If it were up to me, Alex Rodriguez would be playing baseball.
But since he's almost certainly not going going to be for a while...
There's every chance now that he may fall short of Willie Mays after all. It turns out? 660 is hard. Really hard.
For a long time after Mays and Aaron, no one really threatened to reach their neighborhood.
Mike Schmidt actually had a shot at it...he had 530 after his age 37 season, with a most recent three years of 33, 37, 35. Coming off a 142 OPS+. If he had averaged 25 a year through age 42, that gets him to 645...but in fact, he only had a year plus remaining, and 18 HRs.
That's when the real chances began, right after he retired.
Mark McGwire's monster full seasons were at ages 34 and 35. The next year was a half-season, 321 PAs, but he didn't tail off at all: 32 HRs, 203 OPS+. That gave him 554 HRs. Any kind of normal career tail-off would have pushed him close to 70 HRs, maybe more. Instead, only more year, more injuries, done.
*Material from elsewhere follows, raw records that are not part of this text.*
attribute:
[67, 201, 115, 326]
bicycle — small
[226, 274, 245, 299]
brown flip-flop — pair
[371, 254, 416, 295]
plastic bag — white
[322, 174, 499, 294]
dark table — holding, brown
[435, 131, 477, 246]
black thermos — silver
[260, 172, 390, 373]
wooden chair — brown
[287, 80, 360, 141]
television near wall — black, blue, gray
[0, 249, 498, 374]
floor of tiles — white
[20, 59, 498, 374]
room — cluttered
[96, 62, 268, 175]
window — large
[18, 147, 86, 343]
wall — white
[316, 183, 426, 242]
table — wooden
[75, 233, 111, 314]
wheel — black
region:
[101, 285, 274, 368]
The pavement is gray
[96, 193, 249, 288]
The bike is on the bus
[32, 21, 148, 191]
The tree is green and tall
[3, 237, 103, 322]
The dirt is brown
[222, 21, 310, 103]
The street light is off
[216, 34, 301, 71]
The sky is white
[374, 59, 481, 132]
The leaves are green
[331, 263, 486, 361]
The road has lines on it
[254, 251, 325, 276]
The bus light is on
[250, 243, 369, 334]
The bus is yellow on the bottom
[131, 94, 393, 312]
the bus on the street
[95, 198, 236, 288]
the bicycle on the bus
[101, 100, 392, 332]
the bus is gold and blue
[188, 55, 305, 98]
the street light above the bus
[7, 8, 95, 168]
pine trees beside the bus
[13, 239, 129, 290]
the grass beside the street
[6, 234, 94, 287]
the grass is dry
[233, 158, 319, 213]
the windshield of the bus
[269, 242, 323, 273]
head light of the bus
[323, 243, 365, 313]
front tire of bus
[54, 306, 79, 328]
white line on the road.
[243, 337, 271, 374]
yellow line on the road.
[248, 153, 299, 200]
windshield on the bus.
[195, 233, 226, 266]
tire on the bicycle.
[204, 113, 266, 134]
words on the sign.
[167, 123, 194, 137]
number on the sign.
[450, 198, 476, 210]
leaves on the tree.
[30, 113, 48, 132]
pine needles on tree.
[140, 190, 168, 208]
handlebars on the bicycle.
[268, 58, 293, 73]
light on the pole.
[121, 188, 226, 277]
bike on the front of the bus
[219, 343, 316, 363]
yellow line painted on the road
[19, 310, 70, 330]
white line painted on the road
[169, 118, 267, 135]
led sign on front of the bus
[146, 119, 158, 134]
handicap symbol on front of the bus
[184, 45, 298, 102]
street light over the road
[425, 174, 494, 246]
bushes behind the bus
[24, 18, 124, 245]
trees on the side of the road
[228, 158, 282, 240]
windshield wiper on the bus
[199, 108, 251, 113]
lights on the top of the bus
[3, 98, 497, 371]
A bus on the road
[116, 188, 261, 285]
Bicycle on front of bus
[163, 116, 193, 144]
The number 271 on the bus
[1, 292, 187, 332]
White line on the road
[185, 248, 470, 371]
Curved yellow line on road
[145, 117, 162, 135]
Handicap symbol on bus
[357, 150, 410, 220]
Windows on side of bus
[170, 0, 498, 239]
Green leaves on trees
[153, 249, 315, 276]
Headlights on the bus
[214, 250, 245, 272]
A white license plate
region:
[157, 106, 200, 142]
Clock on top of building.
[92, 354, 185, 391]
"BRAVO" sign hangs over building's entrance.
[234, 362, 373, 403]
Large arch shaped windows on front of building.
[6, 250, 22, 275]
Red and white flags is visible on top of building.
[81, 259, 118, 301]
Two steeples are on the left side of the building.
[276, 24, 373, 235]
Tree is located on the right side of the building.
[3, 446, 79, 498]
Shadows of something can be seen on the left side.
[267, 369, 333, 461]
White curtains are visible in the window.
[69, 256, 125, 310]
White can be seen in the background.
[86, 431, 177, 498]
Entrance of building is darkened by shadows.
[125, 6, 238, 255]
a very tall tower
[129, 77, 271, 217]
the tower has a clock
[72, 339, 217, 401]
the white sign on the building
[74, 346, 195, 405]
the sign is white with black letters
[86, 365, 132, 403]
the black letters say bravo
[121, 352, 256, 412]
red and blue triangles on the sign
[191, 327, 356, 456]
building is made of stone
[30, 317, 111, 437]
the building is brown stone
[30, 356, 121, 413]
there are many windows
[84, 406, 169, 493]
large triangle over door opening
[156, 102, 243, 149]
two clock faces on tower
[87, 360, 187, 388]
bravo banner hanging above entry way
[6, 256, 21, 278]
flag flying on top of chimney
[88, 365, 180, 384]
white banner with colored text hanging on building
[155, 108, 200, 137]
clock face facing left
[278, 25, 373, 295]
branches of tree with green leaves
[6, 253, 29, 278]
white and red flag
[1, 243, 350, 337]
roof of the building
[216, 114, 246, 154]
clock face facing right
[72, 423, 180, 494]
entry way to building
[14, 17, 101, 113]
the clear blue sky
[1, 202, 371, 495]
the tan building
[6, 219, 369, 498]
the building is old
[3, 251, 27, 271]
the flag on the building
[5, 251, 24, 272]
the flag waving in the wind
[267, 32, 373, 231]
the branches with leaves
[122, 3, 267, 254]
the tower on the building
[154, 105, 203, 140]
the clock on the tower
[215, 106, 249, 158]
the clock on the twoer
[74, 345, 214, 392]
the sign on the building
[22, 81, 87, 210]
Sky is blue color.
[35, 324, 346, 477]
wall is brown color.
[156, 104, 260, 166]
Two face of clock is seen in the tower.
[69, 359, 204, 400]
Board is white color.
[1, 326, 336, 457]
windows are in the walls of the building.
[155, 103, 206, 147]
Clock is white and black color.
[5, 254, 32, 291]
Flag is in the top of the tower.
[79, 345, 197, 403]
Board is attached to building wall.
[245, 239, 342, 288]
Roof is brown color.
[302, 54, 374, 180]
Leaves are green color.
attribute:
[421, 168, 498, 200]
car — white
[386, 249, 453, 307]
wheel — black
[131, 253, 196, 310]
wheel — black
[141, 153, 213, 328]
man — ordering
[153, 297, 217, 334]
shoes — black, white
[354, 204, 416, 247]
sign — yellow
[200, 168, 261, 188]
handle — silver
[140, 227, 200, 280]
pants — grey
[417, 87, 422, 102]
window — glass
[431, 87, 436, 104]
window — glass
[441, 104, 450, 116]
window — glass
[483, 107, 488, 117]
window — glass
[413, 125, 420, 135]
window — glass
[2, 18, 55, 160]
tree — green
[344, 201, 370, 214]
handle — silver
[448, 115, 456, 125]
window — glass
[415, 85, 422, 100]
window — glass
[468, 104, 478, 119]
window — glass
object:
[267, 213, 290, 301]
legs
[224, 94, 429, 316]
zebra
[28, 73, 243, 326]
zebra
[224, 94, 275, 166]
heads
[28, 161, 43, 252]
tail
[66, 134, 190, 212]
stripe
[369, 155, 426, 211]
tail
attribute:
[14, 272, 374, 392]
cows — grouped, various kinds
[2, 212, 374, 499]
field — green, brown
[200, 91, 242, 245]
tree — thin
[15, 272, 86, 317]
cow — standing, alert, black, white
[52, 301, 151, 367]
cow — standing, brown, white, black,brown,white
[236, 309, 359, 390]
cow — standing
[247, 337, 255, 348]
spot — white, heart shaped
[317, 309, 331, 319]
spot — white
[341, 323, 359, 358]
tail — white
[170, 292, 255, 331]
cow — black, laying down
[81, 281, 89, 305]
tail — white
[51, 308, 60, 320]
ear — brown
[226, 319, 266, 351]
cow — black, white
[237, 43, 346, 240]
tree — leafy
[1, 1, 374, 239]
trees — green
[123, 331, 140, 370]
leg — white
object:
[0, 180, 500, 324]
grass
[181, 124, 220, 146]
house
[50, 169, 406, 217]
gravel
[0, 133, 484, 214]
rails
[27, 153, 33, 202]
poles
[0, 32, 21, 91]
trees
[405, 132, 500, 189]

Sammy Sosa probably wasn't good enough to get to more than 700, but 660 was well within his reach. His last Cubs year he had 35 HRs, age 35, to get to 574. Then a bad year with the Orioles, retirement, a comeback year with the Rangers, and that's it. He managed 21 HRs in that comeback year, giving him 609 through age 38...to get to 660, all it would have taken is to play in that retirement year and get 20, and then hang on a few years as a part timer. Didn't happen.
Ken Griffey finished with 630. He retired during his 40 year old season, and certainly played as long as he could -- even given a normal come down from his early peak, it's unlikely he could have played into his 40s. But of course his story is all about the injuries -- he only reached 500 PAs three times after age 30.
Did Jim Thome really ever have a chance? He ended up with 612, so we're talking about finding another 48 HRs. I sort of think he maxed out...sure, there were some injuries in there, but not all that many. He was 41 in his final season; he probably could have hung on a while longer if he got lucky, but he wasn't going to get more than 15 in a season any more, and even that is stretching it.
A Rod? If he's only going to miss this season, he'll still make it easily. But if he misses this year and next, who knows? He needs 13. He had 18 last year, at age 36, playing hurt. If he comes back reasonably healthy in 2015...well, he probably only has to hold a job for two seasons, maybe one. The 2010-2012 version was certainly able to do that, but there's really no way of guessing what two years off would do. Presumably, Aaron and Bonds are out of his reach...Ruth? Possible. But, again, possible he doesn't have 13 HRs remaining.
And then there's Albert Pujols. If he's done for the year, he's at 492 through age 33. That's plenty of time to get there -- guys as good as him can play through age 42, so if he averages only 20 a year for 10 years, no problem. But maybe he has five seasons remaining. Too early to count him out, but he sure is reminding everyone how hard 660 is.
That's not even thinking about the other flame-outs...Albert Belle was on pace, and so was, actually, Andruw Jones...I don't think Mo Vaughn was, but he wasn't that far off. I suppose you could also go back and talk about Mantle. Manny Ramirez was certainly on his way, with 527 through age 36.
No real point here, other than what Mays, Aaron, Ruth, and Bonds did was probably even more amazing then people realize.